Nostalgia Ahmad Luthfi Bersama Purnawirawan Polri di Batang, Terkenang saat Jabat Kapolres, Hafal Nama Kades

Sabtu, 11 Juli 2026 | 21.31
Gubernur Jateng Ahmad Luthfi
Gubernur Jateng Ahmad Luthfi menyerahkan tumpeng kepada purnawirawan Polri Batang tertua Kompol (Pur) Ngadimin (77) saat acara tasyakuran HUT Ke-27 PP Polri Cabang Batang, di Aula Kantor Bupati Batang, Sabtu (11/7/2026).

Gubernur Jateng Ahmad Luthfi bernostalgia dengan Purnawiran Polri sewaktu menjabat Kapolres Batang sampaikan pesan masa purnabakti bukan berarti berhenti tugas

BATANG, puskapik.com - Gubernur Jawa Tengah, Ahmad Luthfi berkunjung ke Kabupaten Batang Sabtu 11 Juli 2026.

Kedatangan Gubernur Ahmad Luthfi untuk bernostalgia dengan purnawiran Polri sewaktu menjabat Kapolres Batang tahun 2009-2011.

"Batang ini kampung halaman dan kota kelahiran saya ke setelah Nganjuk, Jatim. Saya justru merasakan keindahan dan kehangatan sewaktu menjabat Kapolres Batang daripada saat menjadi Kapolresta Solo maupun Kapolda Jateng,''ujar Ahmad Luthfi saat menghadiri acara Tasyakuran HUT ke-27 Persatuan Purnawirawan (PP) Polri Cabang Batang di Aula Kantor Bupati Batang.

Baca Juga: Ayo! Nobar Piala Dunia Argentina vs Swiss di Pendopo Pemalang Besok Pagi

Hadir pada acara itu Bupati Batang M Faiz Kurniawan, Kabag SDM Kompol Suhadi mewakili Kapolres.Unsur Forkompinda, Persatuan Purnawirawan Angkatan Darat (PPAD), Persatuan Wredhatama Republik Indonesia (PWRI), serta purnawirawan Polres Batang dan tamu lainnya.

Nostalgia Ahmad Luthfi disampaikan pada acara itu mulai kedatangannya dari Mabes Polri menuju ke Polres Batang.

"Jujur saat itu saya belum tahu Batang ki ngendi, sampai bablas ke timur ternyata sudah masuk wilayah.
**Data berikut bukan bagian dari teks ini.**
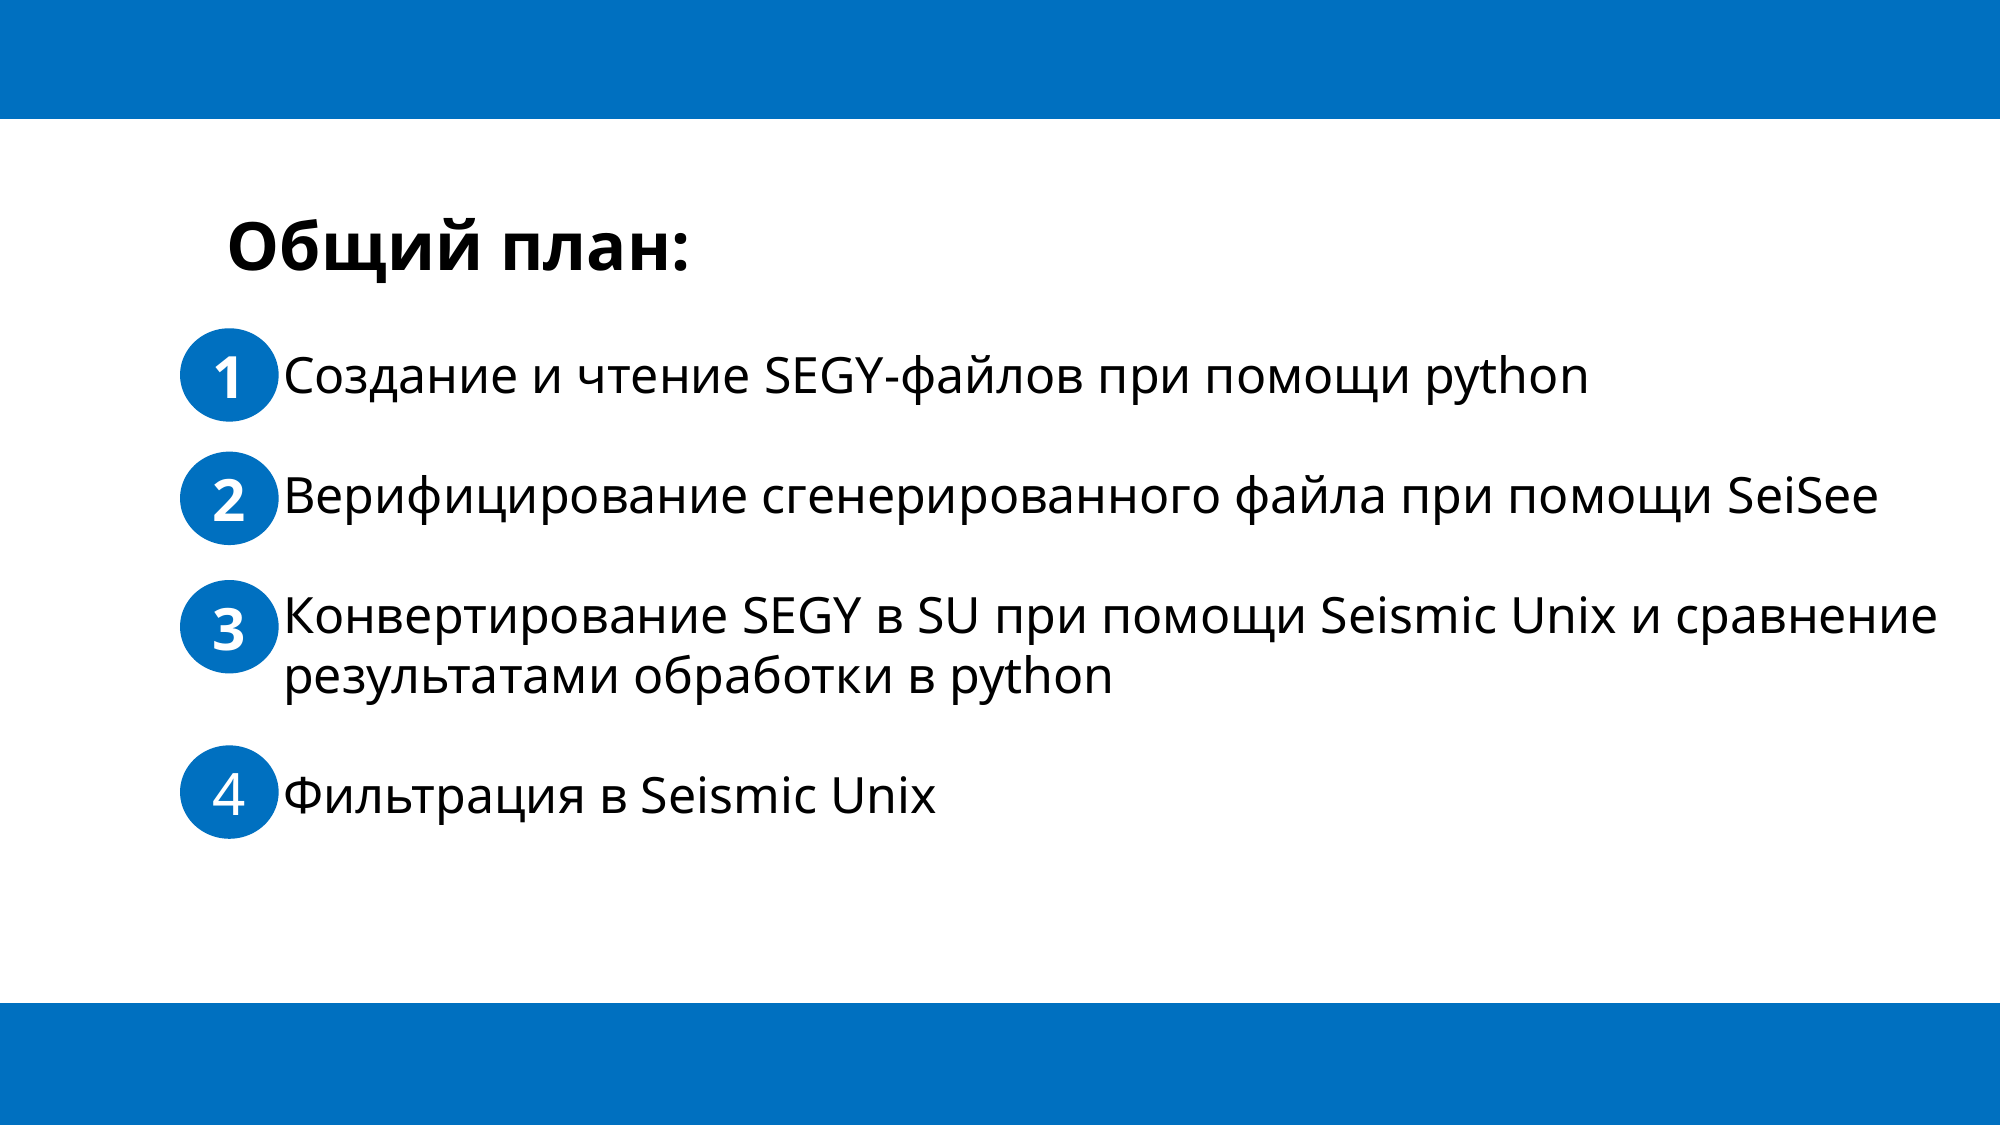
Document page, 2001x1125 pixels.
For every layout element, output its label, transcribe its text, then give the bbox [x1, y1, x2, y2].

text_box 1 [180, 328, 279, 422]
text_box [0, 0, 2000, 119]
text_box Общий план: Создание и чтение SEGY-файлов при помощи python Верифицирование сгенерированного файла при помощи SeiSee Конвертирование SEGY в SU при помощи Seismic Unix и сравнение результатами обработки в python Фильтрация в Seismic Unix [212, 196, 2000, 832]
text_box 3 [180, 580, 279, 674]
text_box 4 [180, 745, 279, 839]
text_box 2 [180, 451, 279, 546]
text_box [0, 1003, 2000, 1125]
Akhirnya saya kembali ke arah barat dan menemukan Batang yang sekarang menjadi Kota Modern karena ada PLTU dan Kawasan Industri Terpadu Batang-Kawasan Ekonomi Khusus KITB-KEK Industripolis Batang,"ujarnya.

Gaya Kepemimpinan

Gubernur Jateng ini pun mengenang gaya kepemimpinannya saat bertugas sebagai Kapolres Batang.

Dia menerapkan kedekatan dengan anggota maupun masyarakat tanpa sekat.

"Saya tahu benar karakter masyarakat Batang. Seluruh desa sudah saya datangi makanya saya masih hafal kades saat menjadi Kapolres. Mereka bareng-bareng bersama anggota dan Dandim bersama Babinsa dalam kegiatan, khususnya menemani trabas,"ujar dia.

Acara bertambah menarik saat Gubernur menyapa mantan anggotanya.

Seperti saat menyapa Dokter Cipto Waluyo Kadokkes.

"Pak dokter kenangan apa dengan saya,"tanya Ahmad Luthfi.

"Saya ditelpon Komandan jam 04.00 karena tidak bisa tidur. Begitu saya tiba di rumah tidur ternyata pipi Komandan ditempeli "koyo", ternyata sakit gigi,"jawab dokter Cipto Waluyo yang disambut tepuk tangan dan senyum hadirin.